TECC-East Students Readying for American Rocketry Challenge
Practicum in Science, Technology, Engineering and Mathematics (STEM) students at Lewisville ISD’s Technology, Exploration and Career Center East (TECC-E) have been working since November for their entry into the 18th annual American Rocketry Challenge – the world’s largest student rocket competition.
The team of senior Diya Baby (Hebron High School), senior Fernanda Galvez Orozco (HHS) and sophomore Harsheni Siddharthan (Flower Mound High School) must fly their rocket in front of an observer from the National Association of Rocketry for an official qualification score by April 6. But first, the trio needed to perform a test launch, and there was no better place than TECC-E.
On Feb. 21, despite chilly conditions, the group launched their rocket outside in front of several students, staff members and a school film crew. The group’s rocket carried one raw chicken egg to an altitude of approximately 800 feet and returned to the ground safely by parachute. Everyone cheered in amazement during and after the 40-plus second process.
While there are some adjustments that need to be made before the official launch, Baby, Orozco and Siddharthan are hopeful they can represent the United States and compete for a $100,000 prize in the national competition on May 16 at Great Meadow in The Plains, Va.
“This has been a wild experience – and it’s not over,” Orozco said. “We’ve had some mishaps along the way, so to finally see our rocket go from theory to reality and fly today was incredible.”

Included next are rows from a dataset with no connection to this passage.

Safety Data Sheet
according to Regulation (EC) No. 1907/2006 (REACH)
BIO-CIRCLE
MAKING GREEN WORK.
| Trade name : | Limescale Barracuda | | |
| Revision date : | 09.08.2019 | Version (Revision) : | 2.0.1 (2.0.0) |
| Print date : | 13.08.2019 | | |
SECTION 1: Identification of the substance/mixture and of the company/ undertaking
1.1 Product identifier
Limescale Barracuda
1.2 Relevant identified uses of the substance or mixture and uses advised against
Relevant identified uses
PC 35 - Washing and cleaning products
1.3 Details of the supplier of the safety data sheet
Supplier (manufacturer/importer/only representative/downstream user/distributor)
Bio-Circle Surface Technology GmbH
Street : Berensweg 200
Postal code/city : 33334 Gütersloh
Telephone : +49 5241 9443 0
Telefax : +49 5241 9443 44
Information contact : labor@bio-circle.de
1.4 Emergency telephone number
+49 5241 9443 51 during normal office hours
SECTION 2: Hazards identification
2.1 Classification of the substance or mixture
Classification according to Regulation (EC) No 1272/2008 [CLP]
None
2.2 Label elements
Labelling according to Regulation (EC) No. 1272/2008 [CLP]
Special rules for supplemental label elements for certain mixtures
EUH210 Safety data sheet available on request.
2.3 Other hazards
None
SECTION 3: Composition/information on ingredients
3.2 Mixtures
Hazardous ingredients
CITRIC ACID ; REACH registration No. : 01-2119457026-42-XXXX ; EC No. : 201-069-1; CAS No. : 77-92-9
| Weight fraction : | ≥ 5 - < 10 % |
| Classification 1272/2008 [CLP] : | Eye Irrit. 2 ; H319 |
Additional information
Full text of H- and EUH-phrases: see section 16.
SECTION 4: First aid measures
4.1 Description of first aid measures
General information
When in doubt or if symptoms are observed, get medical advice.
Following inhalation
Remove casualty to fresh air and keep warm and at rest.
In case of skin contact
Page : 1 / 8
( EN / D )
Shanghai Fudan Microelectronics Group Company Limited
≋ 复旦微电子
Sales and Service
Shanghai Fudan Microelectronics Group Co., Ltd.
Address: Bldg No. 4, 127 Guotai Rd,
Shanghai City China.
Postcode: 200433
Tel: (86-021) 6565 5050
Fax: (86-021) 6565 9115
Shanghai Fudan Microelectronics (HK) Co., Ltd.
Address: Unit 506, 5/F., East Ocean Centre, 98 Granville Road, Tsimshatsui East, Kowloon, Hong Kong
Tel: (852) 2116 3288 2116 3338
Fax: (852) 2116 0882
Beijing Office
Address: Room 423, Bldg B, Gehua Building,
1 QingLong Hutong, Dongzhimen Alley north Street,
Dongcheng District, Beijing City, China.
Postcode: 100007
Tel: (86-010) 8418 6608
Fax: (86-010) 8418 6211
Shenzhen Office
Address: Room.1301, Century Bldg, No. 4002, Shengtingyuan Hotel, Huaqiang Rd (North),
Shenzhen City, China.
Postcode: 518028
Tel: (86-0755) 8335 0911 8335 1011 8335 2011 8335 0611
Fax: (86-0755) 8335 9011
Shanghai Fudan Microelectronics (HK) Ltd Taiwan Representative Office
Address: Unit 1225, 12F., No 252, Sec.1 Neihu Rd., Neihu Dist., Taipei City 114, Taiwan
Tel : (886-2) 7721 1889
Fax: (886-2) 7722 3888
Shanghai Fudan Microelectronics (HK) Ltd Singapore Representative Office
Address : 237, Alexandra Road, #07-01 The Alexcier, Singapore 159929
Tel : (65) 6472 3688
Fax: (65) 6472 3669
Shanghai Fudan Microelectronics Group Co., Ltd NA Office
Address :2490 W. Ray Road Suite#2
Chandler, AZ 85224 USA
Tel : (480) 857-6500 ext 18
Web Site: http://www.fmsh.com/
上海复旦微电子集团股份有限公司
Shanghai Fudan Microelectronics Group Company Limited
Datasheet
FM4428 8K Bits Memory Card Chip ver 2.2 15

Added Siddharthan: “Today was awesome. I’ve learned a lot from this project – not just aerospace things. There has been so much about programming and engineering, too. Learning so many different things is what makes this so much fun.”
Baby was not able to attend the test launch, but she could not stop smiling when hearing about how it went.
“Building the rocket with Harsheni and Fernanda has been great,” Baby said. “We’ve had so much fun learning about rocketry. Every day there’s been a new challenge to solve, and the entire process has been so enriching.”
The team has worked closely with Dallas Area Rocket Society mentors Jack and Susan Sprague. They have been impressed.
“This group of girls started later in the year with the project, but jumped right in and really produced a good rocket,” Susan Sprague said. “I can’t wait to see what the outcome is.”